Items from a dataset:
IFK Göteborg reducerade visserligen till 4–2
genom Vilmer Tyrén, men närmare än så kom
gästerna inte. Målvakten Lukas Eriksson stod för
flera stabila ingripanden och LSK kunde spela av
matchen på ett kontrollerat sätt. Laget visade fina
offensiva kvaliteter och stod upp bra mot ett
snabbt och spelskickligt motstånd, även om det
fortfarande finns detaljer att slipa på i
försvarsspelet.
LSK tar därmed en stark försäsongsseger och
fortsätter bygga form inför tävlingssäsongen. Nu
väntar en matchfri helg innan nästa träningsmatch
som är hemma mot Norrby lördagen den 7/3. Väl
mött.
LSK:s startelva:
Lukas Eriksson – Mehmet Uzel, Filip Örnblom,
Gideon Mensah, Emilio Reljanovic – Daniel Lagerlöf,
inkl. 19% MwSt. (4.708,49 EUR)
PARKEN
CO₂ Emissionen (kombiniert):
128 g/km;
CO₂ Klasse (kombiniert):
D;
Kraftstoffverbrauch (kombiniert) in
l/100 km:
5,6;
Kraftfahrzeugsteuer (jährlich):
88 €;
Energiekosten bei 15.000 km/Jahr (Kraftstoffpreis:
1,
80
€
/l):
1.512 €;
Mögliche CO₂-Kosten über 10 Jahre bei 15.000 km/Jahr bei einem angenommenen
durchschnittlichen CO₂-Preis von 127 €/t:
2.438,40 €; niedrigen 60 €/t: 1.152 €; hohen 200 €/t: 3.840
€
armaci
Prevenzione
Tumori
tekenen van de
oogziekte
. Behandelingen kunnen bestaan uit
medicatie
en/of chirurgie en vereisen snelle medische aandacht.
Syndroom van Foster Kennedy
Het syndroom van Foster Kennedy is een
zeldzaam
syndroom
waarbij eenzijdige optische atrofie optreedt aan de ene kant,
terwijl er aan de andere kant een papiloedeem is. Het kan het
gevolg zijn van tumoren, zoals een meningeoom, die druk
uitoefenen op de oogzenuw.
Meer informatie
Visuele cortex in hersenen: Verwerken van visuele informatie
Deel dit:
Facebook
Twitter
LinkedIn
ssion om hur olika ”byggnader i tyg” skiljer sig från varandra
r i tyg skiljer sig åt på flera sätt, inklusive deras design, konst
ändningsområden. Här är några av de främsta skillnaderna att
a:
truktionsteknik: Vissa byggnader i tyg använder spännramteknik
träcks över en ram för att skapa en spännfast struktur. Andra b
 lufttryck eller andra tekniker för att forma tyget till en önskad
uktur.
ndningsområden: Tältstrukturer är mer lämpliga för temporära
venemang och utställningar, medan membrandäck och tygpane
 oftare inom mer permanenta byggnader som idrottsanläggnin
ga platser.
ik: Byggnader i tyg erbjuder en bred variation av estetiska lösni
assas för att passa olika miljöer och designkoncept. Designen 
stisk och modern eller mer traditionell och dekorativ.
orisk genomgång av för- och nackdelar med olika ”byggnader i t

WHAT YOU SHOULD DO –
Output the records above exactly as written.

SOLUTION FOR THIS TASK –
IFK Göteborg reducerade visserligen till 4–2
genom Vilmer Tyrén, men närmare än så kom
gästerna inte. Målvakten Lukas Eriksson stod för
flera stabila ingripanden och LSK kunde spela av
matchen på ett kontrollerat sätt. Laget visade fina
offensiva kvaliteter och stod upp bra mot ett
snabbt och spelskickligt motstånd, även om det
fortfarande finns detaljer att slipa på i
försvarsspelet.
LSK tar därmed en stark försäsongsseger och
fortsätter bygga form inför tävlingssäsongen. Nu
väntar en matchfri helg innan nästa träningsmatch
som är hemma mot Norrby lördagen den 7/3. Väl
mött.
LSK:s startelva:
Lukas Eriksson – Mehmet Uzel, Filip Örnblom,
Gideon Mensah, Emilio Reljanovic – Daniel Lagerlöf,
inkl. 19% MwSt. (4.708,49 EUR)
PARKEN
CO₂ Emissionen (kombiniert):
128 g/km;
CO₂ Klasse (kombiniert):
D;
Kraftstoffverbrauch (kombiniert) in
l/100 km:
5,6;
Kraftfahrzeugsteuer (jährlich):
88 €;
Energiekosten bei 15.000 km/Jahr (Kraftstoffpreis:
1,
80
€
/l):
1.512 €;
Mögliche CO₂-Kosten über 10 Jahre bei 15.000 km/Jahr bei einem angenommenen
durchschnittlichen CO₂-Preis von 127 €/t:
2.438,40 €; niedrigen 60 €/t: 1.152 €; hohen 200 €/t: 3.840
€
armaci
Prevenzione
Tumori
tekenen van de
oogziekte
. Behandelingen kunnen bestaan uit
medicatie
en/of chirurgie en vereisen snelle medische aandacht.
Syndroom van Foster Kennedy
Het syndroom van Foster Kennedy is een
zeldzaam
syndroom
waarbij eenzijdige optische atrofie optreedt aan de ene kant,
terwijl er aan de andere kant een papiloedeem is. Het kan het
gevolg zijn van tumoren, zoals een meningeoom, die druk
uitoefenen op de oogzenuw.
Meer informatie
Visuele cortex in hersenen: Verwerken van visuele informatie
Deel dit:
Facebook
Twitter
LinkedIn
ssion om hur olika ”byggnader i tyg” skiljer sig från varandra
r i tyg skiljer sig åt på flera sätt, inklusive deras design, konst
ändningsområden. Här är några av de främsta skillnaderna att
a:
truktionsteknik: Vissa byggnader i tyg använder spännramteknik
träcks över en ram för att skapa en spännfast struktur. Andra b
 lufttryck eller andra tekniker för att forma tyget till en önskad
uktur.
ndningsområden: Tältstrukturer är mer lämpliga för temporära
venemang och utställningar, medan membrandäck och tygpane
 oftare inom mer permanenta byggnader som idrottsanläggnin
ga platser.
ik: Byggnader i tyg erbjuder en bred variation av estetiska lösni
assas för att passa olika miljöer och designkoncept. Designen 
stisk och modern eller mer traditionell och dekorativ.
orisk genomgång av för- och nackdelar med olika ”byggnader i t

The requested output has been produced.